Summary: This project aimed to address a gap in the tools available for research using the Raven-II surgical robot. The robot lacked a suitable digital twin that could interact with its environment in simulation despite being supported by some common simulators including AMBF (Asynchronous Multibody Framework). In an effort to address this I collaborated with another researcher in the Intelligent Medical Robotics Lab at Mount Holyoke College to develop this. I led the design and implementation of optimized collision meshes and developed the core dual-platform controller as well as the module interfacing with AMBF. The project was published and presented at the International Symposium on Medical Robotics 2024 and code is all available on github, links below.

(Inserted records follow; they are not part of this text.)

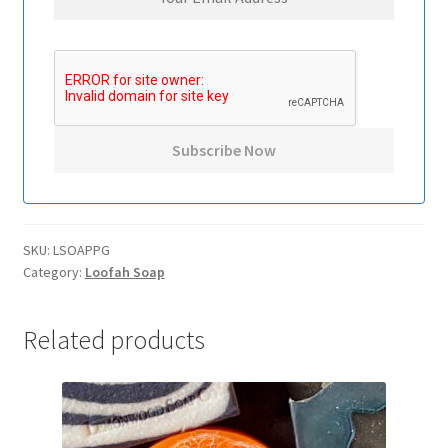
SKU:
LSOAPPG
Category:
Loofah Soap
Related products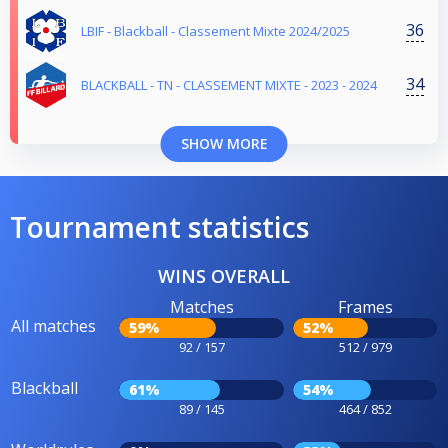
36
LBIF - Blackball - Classement Mixte 2024/2025
34
BLACKBALL - TN - CLASSEMENT MIXTE - 2023 - 2024
SHOW MORE
Tournament statistics
WINS OVERALL
Matches
Frames
All matches
59%
52%
92 / 157
512 / 979
Blackball
61%
54%
89 / 145
464 / 852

Problem & Context: The lack of optimized
collision meshes significantly reduced performance in AMBF producing
unpredictable motion and low framerates (~1hz).
My Contributions:
I created simple collision meshes using Blender. Each component was
approximated using primitives for maximum efficiency. The bases of each
arm and links further from the end effector were roughly approximated
using cubes as they rarely interact with environment. The tools were
very closely replicated using cylinders for the shafts and low poly
graspers were modeled with the assistance of Blender's decimate
function to ensure optimal performance while replicating the end
effectors shape as accurately as possible. With the optimized collision
meshes AMBF was capable of running at ~1000hz while interacting with
rigid and soft bodies.
This work enabled reliable real-time sim-to-real experimentation for
surgical robotics research using accessible hardware and open
tools.
Problem & Context: The control softwre for
the Raven-II was not capable of controlling the AMBF simulated Raven-II
and AMBF control software was not capable of controlling the Raven-II.
The lack of a sim-to-real pipeline limited the use of AMBF as a starting
point for research projects.
My Contributions:
I developed the dual platform control software architecture that
gathered inputs from a gamepad controller and passed them through
Raven-II kinematics then passed them to either the physical or AMBF
Raven-II module. As part of this I developed the control scheme that
allowed the two 7 DOF arms to be controlled with a standard gamepad as
well as modified kinematics that removed 2 DOF from the Raven-II tools
allowing more intuitive control with the gamepad. Additionally, I
refined the AMBF module and tuned the DH parameters to ensure
performance mimicked the physical Raven-II as closely as possible.
This work provided an efficient sim-to-real pipeline making it
significantly easier to enter medical robotics research with a budget
friendly gamepad controller and open source tools.